- Prompt
Recast the text read from the rows below as a Markdown table with two columns, Line and Content, numbering each line in order and omitting blank lines. Leave the pictures out of the answer.

- Excerpted data
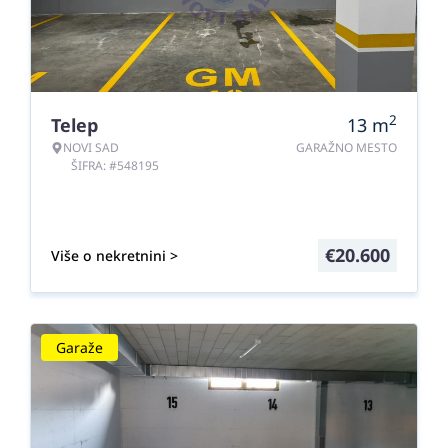
2
Telep
13
m
NOVI SAD
GARAŽNO MESTO
ŠIFRA: #548195
€
20.600
Više o nekretnini >
Garaže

- Completed task
| Line | Content |
|---|---|
| 1 | 2 |
| 2 | Telep |
| 3 | 13 |
| 4 | m |
| 5 | NOVI SAD |
| 6 | GARAŽNO MESTO |
| 7 | ŠIFRA: #548195 |
| 8 | € |
| 9 | 20.600 |
| 10 | Više o nekretnini > |
| 11 | Garaže |